WORK TO COMPLETE:
#1 Answer these about the vProtect high availability guide:
(a) What IP address is assigned to the cluster IP?
(b) What kind of systems is the how-to intended for?
(c) What entry in /etc/hosts should be deleted?
#2 Which IP addresses appear in the vProtect high availability guide? List every one.
#3 Can you carry on with the vProtect high availability guide from the point where it stops?

High Availability

In this scenario, we are going to set up two vProtect servers in High Availability, Active/Passive mode. This is possible by using techniques such as pacemaker, corosync and DRBD. At least a basic understanding of these is highly desirable. This how-to is intended for RPM-based systems such as Red Hat / CentOS. If you run vProtect on a different OS, you may need to refer to your distribution docs.
Our environment is built of the following elements:
  1. 1.
    vprotect1 - first vProtect server + vProtect node, IP: 10.40.1.50
  2. 2.
    vprotect2 - second vProtect server + vProtect node, IP: 10.40.1.52
  3. 3.
    Cluster IP: 10.40.1.100 - We will use this IP to connect to our active vProtect service. This IP will float between our servers and will point to an active instance.
  4. 4.
    DRBD (optionally with VDO) for data replication and deduplication between nodes.
  5. 5.
    MariaDB master <-> master replication

HA cluster setup

Preparing the environment

  • Stop and disable the vProtect server, node and database as the cluster will manage these resources.
systemctl disable vprotect-server vprotect-node mariadb
  • Use yum to check if you have any updates pending
# yum update
  • It is a good idea to check /etc/hosts, especially if you installed vProtect using the All in one quick installation method, as you might find an entry such as:
    127.0.0.1 <your_hostname_here>
    Delete it as this prevents the cluster from functioning properly (your nodes will not "see" each other).

RECORDED INFORMATION:
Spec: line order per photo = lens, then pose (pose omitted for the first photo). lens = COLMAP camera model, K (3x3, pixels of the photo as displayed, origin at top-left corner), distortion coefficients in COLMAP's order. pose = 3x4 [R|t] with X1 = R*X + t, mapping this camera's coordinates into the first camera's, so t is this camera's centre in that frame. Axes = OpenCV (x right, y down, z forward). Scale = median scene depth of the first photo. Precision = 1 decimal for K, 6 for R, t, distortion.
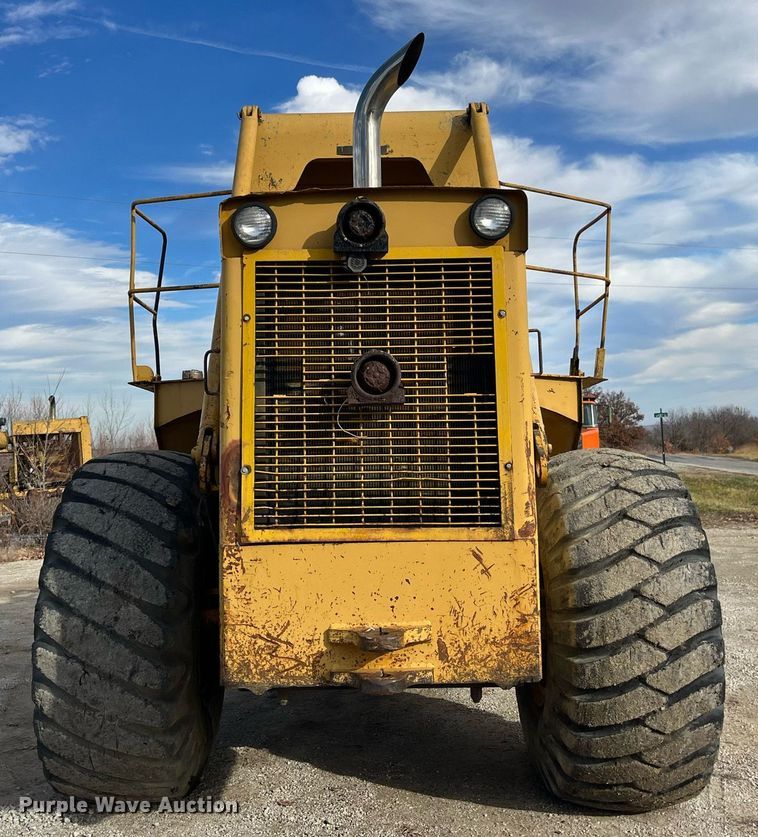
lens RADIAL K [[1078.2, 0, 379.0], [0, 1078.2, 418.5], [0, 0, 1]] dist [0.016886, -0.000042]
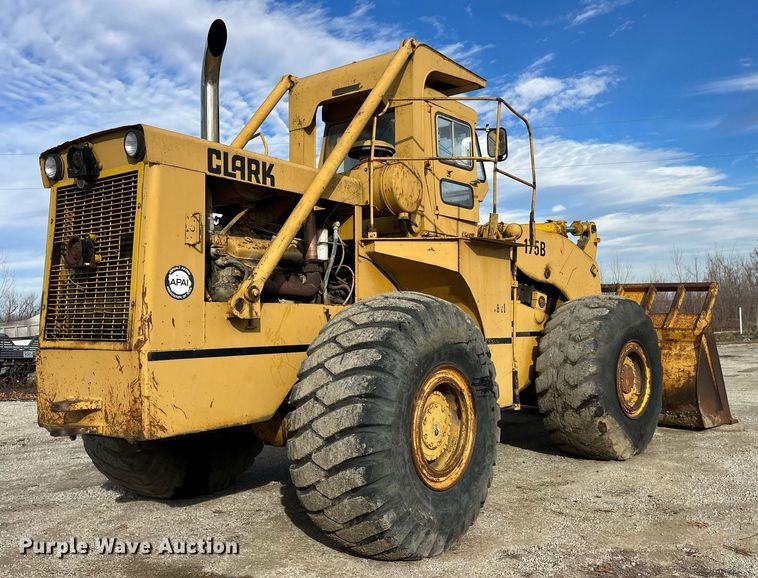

RESULTS FOR EACH TASK:
#1
(a) 10.40.1.100
(b) RPM-based systems such as Red Hat / CentOS
(c) 127.0.0.1 <your_hostname_here>

#2
10.40.1.50
10.40.1.52
10.40.1.100
127.0.0.1

#3
Now we can proceed with installation of the required packages.
  • On both servers run
# yum install -y pacemaker pcs psmisc policycoreutils-python
  • Add a firewall rule to allow HA traffic - TCP ports 2224, 3121, and 21064, and UDP port 5405 (both servers)
# firewall-cmd --permanent --add-service=high-availability
success
# firewall-cmd --reload
success
While testing, depending on your environment, you may encounter problems related to network traffic, permissions, etc. While it might be a good idea to temporarily disable the firewall and SELinux, we do not recommend disabling that mechanism in the production environment as it creates significant security issues. If you choose to disable the firewall, bear in mind that vProtect will no longer be available on ports 80/443. Instead, connect to ports 8080/8181 respectively.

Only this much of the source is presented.